The MATLAB is designed to visualize the directional radiation pattern, specifically the array factor, of a phased array antenna system in various ways, including linear and polar plots both in absolute terms and in decibels (dB). Let's break down the key components and functionalities of this code:

Angular Range Setup: The script defines a vector theta which ranges from −π to π with a small offset (0.0001) to avoid division by zero in subsequent calculations. This range covers the full 360 degrees around the antenna, allowing for a complete analysis of its radiation pattern.
Wave Number and Element Spacing: It initializes k as 1, which typically represents the wave number (related to the wavelength of the signal) and d as 2, presumably the distance between elements in the antenna array (though the units are not specified, it's often in terms of wavelength).
Calculation of Psi: The variable Psi is calculated as k*d*cos(theta), representing the phase difference between elements in the array as a function of the observation angle theta. This phase difference is crucial for beamforming, allowing the antenna array to direct its beam in specific directions.
Array Factor Calculation: The script computes the array factor a_theta_sum using a formula that simulates the combined effect of the individual antenna elements. This factor is a function of the number of elements N (16 in this case) and the phase difference Psi, capturing how the beam's strength varies with angle.
Normalization and dB Conversion: After computing the array factor, the script normalizes its absolute value to the maximum value observed, ensuring that the pattern fits within a standard scale. It then converts these normalized values into decibels to provide a logarithmic scale representation, which helps in visualizing the differences in beam strength across different angles.
Thresholding at -30 dB: To focus on the most significant parts of the beam pattern, any value below -30 dB is set to -30 dB. This step helps in visualizing the main lobe and significant side lobes by de-emphasizing the weaker parts of the pattern.
Further Normalization: The script performs an additional normalization step on the dB values to stretch them across the available plot range, enhancing the visualization of the pattern's features.
Plotting: The script generates a series of plots to illustrate the antenna's beam pattern:

A linear scale plot of the normalized absolute array factor versus theta, showing the shape of the beam.
A polar plot of the normalized absolute array factor, providing an angular representation of the beam pattern.
A plot of the array factor in decibels, emphasizing the dynamic range and sidelobe levels.
A polar plot in decibels, combining the benefits of a logarithmic scale with an angular perspective.

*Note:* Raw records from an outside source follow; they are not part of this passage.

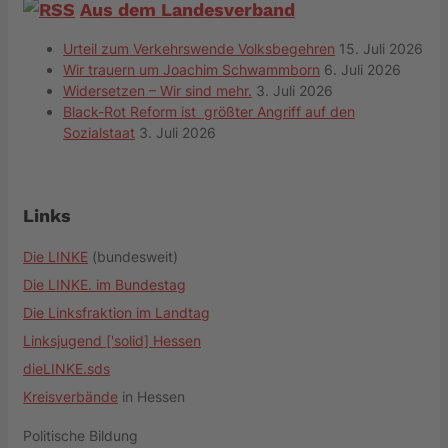
Aus dem Landesverband
Urteil zum Verkehrswende Volksbegehren
15. Juli 2026
Wir trauern um Joachim Schwammborn
6. Juli 2026
Widersetzen – Wir sind mehr.
3. Juli 2026
Black-Rot Reform ist größter Angriff auf den
Sozialstaat
3. Juli 2026
Links
Die LINKE
(bundesweit)
Die LINKE. im Bundestag
Die Linksfraktion im Landtag
Linksjugend ['solid] Hessen
dieLINKE.sds
Kreisverbände
in Hessen
Politische Bildung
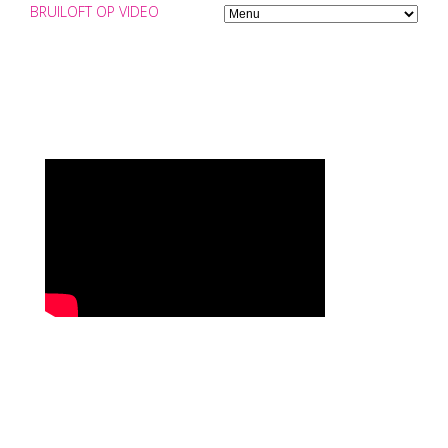
BRUILOFT OP VIDEO
VIDEOGRAAF BRUILOFT
DRENTHE
Videograaf bruiloft Drenthe? Bruiloft op Video.nl!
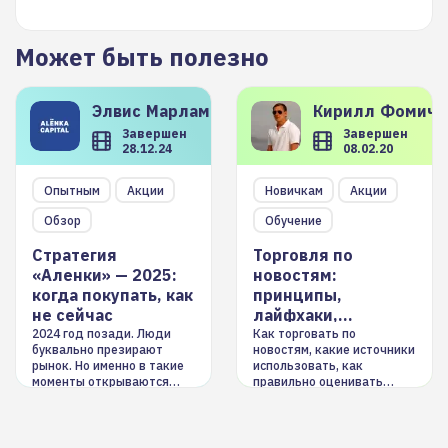
Может быть полезно
Элвис
Марламов
Кирилл
Фомиче
Завершен
Завершен
28.12.24
08.02.20
Опытным
Акции
Новичкам
Акции
Обзор
Обучение
Стратегия
Торговля по
«Аленки» — 2025:
новостям:
когда покупать, как
принципы,
не сейчас
лайфхаки,
инструменты
2024 год позади. Люди
Как торговать по
буквально презирают
новостям, какие источники
рынок. Но именно в такие
использовать, как
моменты открываются
правильно оценивать
долгосрочные
информацию. Также автор
возможности. Обсудим
покажет краткосрочные и
итоги года и стратегию на
среднесрочные
2025-й
торговые стратегии на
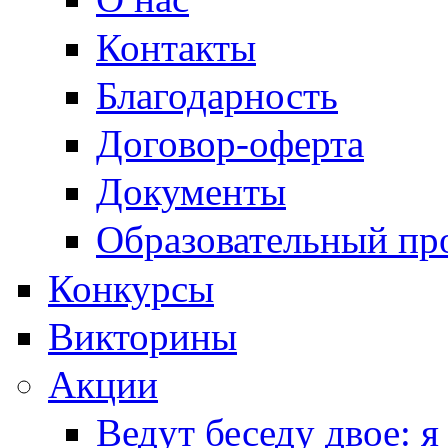
Контакты
Благодарность
Договор-оферта
Документы
Образовательный пр
Конкурсы
Викторины
Акции
Ведут беседу двое: я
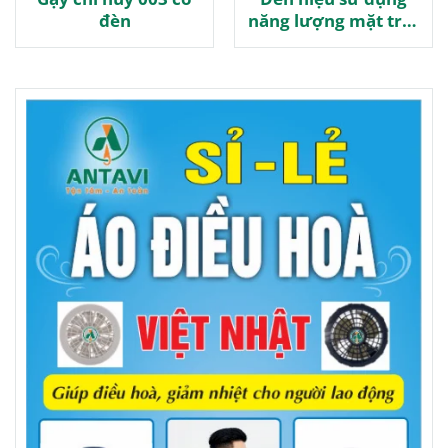
đèn
năng lượng mặt trời
JD-010S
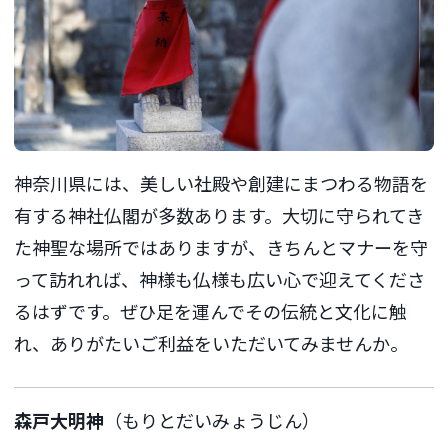
神奈川県には、美しい社殿や創建にまつわる物語を
有する神社仏閣が多数あります。大切に守られてき
た神聖な場所ではありますが、きちんとマナーを守
って訪れれば、神様も仏様も広い心で迎えてくださ
るはずです。ぜひ足を運んでその伝統と文化に触
れ、ありがたいご利益をいただいてみませんか。
森戸大明神
（もりとだいみょうじん）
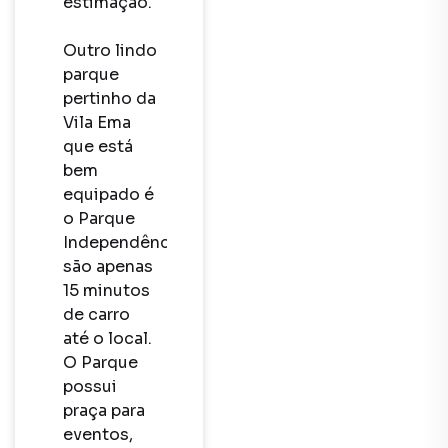
estimação.

Outro lindo 
parque 
pertinho da 
Vila Ema 
que está 
bem 
equipado é 
o Parque 
Independência: 
são apenas 
15 minutos 
de carro 
até o local. 
O Parque 
possui 
praça para 
eventos,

Followings are the code that I wrote in Octave to creates all the plots shown in this page. You may copy these code and play with these codes. Change variables and try yourself until you get your own intuitive understanding.

< Code 1 >

theta = (-1.0*pi:pi/100:1.0*pi)+0.0001;

k = 1;

d = 2;

Psi = k*d*cos(theta);

N = 16;

a_theta_sum = sin(N .* Psi ./ 2) ./ (N .* sin(Psi ./ 2));

a_theta_sum_abs = abs(a_theta_sum);

a_theta_sum_abs = a_theta_sum_abs ./ max(a_theta_sum_abs);

a_theta_sum_abs_dB = 10 .* log(a_theta_sum_abs);

for i = 1:length(a_theta_sum_abs_dB)

if a_theta_sum_abs_dB(i) <= -30

a_theta_sum_abs_dB(i) = -30;

end;

a_theta_sum_abs_dB = a_theta_sum_abs_dB - min(a_theta_sum_abs_dB);

a_theta_sum_abs_dB = a_theta_sum_abs_dB/max(a_theta_sum_abs_dB);

hFig = figure(1,'Position',[300 300 700 600]);

subplot(2,2,1);

plot(theta,a_theta_sum_abs);

xlim([-pi pi]);

tStr = sprintf("N = %d",N);

title(tStr);

set(gca,'xtick',[-pi -(3/4)*pi -pi/2 -pi/4 0 pi/4 pi/2 (3/4)*pi pi]);

set(gca,'xticklabel',{'-pi','-3pi/4','-pi/2' '-pi/4' '0' 'pi/4' 'pi/2','-3pi/4','pi'});

subplot(2,2,2);

polar(theta,a_theta_sum_abs,'-r');

t = findall(gcf,'type','text');

%delete(t);

subplot(2,2,3);plot(theta,10 .* log(a_theta_sum_abs));ylim([-30 1]);